A particularly loud boom drew her back to the present. “Leo.” She breathed in the scent of his skin. “I have to perform now. Will you be all right climbing down?”
“As opposed to following you across the wire?” he asked dryly. “I’ll take the first option.”
“Then I’ll see you on the ground.”
“If they’ll allow me through. Did you know your guard went off and got married? He’s back now, and his bride is keeping the crowd away with a vengeance.”
A memory rang like a faint bell. Her guard, flirting at a distance. “Is she a rather plump woman who laughs a lot?”
“Indeed, she is.”
Maybe the guard had never had to be bribed to leave his post. Maybe he left of his own accord. She wasn’t sure which reason would make him a worse guard, but at this point, it didn’t matter. She unfolded slowly to her feet, like a bloom, then bent to take up the balance pole in both hands.
Leo looked up at her, smiling. “Poppy H
ayworth, the earth is too ordinary for you.”
“Nonsense,” she laughed. “There’s much to love about the sky, but all my favorite people live on earth. Or they will, once one of them makes his way down the mast.”
And as the Prince Regent’s fireworks turned the dark sky to spangles of brightness, she held out the pole and took a step—and there was the rope, right where she expected it to be.
Here was her farewell to Vauxhall, with a leap and a twirl and a joy that soared. But it wasn’t the end at all.
It was a beginning. And now that midnight had passed, it was a new day.
Epilogue
* * *
Three years later
Sussex
“The duchess,” Bernard grumbled, “is sliding down the banister again.”
Leo looked up from his stack of correspondence. “If she does it, then I don’t have to.”
Poppy twirled as she entered the drawing room. “All the better to join you for tea more quickly. You know perfectly well you find me charming.”
Leo discarded his quill and stood up from the writing desk. “I do indeed.”
“Oh, I suppose so. But you are late even so,” Bernard pointed out. “Yet tea is at the same time every day.”
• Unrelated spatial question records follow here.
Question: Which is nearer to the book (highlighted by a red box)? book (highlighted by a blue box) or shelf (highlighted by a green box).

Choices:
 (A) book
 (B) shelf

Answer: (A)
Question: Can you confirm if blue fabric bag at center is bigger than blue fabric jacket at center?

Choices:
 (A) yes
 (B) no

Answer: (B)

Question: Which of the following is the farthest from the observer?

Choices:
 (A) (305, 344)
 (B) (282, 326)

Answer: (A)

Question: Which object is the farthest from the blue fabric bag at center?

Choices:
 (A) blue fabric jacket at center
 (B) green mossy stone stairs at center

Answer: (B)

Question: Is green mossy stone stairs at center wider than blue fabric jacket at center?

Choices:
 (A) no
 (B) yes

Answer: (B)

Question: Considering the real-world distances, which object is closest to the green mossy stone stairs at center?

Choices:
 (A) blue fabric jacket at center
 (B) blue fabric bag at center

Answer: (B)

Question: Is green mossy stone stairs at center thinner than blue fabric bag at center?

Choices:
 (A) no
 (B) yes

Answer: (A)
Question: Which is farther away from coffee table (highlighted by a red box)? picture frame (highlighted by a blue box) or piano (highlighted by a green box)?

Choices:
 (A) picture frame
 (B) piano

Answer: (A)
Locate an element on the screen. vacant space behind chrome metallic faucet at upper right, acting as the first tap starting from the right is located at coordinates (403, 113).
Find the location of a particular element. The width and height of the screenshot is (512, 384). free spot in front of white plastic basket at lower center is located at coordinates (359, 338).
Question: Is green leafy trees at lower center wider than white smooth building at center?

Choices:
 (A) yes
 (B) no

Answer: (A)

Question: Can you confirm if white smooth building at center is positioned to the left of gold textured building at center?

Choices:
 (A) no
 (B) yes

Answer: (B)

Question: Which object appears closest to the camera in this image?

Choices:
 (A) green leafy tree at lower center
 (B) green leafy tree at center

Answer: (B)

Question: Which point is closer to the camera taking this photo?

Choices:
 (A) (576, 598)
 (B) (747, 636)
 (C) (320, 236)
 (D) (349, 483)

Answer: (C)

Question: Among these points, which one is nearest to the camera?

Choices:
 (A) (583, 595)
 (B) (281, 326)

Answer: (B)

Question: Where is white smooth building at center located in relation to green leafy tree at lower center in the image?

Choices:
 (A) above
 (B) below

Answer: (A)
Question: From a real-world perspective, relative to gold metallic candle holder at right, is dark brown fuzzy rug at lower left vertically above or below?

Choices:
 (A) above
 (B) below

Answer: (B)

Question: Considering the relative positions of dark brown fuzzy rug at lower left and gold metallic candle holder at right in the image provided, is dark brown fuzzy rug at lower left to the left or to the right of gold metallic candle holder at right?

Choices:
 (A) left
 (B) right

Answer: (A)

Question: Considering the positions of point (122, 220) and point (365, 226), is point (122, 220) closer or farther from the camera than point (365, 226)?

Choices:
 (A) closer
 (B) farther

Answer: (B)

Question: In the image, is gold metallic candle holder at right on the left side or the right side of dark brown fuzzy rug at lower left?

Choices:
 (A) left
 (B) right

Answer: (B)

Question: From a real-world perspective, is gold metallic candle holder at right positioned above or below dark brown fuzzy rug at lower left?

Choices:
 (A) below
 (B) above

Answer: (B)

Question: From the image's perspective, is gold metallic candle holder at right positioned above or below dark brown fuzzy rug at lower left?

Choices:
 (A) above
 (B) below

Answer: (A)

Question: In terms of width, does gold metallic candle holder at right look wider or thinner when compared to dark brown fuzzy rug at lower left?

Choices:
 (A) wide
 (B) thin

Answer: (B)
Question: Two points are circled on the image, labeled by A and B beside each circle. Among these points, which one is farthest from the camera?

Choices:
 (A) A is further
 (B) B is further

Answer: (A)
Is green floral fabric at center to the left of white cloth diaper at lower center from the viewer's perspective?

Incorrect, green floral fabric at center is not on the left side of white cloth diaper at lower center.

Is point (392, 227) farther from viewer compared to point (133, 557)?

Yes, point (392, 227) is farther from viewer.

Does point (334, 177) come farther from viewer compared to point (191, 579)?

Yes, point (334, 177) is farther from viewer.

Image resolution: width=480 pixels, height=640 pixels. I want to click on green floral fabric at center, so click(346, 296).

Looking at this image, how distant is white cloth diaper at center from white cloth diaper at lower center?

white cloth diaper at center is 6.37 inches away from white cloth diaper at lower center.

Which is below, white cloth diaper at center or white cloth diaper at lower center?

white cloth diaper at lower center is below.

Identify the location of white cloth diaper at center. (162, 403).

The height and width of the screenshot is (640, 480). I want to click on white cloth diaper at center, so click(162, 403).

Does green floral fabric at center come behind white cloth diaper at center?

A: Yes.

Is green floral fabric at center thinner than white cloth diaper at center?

“So it is,” she said mildly. “But little girls don’t always finish their stories about ponies when one expects, and baby boys don’t take kindly to being separated from their meal.”
The daughter born five months after their marriage had, Leo supposed, given rise to much gossip since Leo hadn’t been in England at the time of her conception. Or had he? Whenever someone attempted to pose the question, he feigned ignorance. Innocence. Because surely someone outside the family would not pry into a duke’s most personal affairs.
His devotion to their little girl—named Clara, after Poppy’s mother—was not feigned in the slightest.
Two years after Clara’s birth, a fine son was born. The future Duke of Westfair was a hungry baby with a smile for everyone and a remarkable ability to soil his napkin just after it was changed.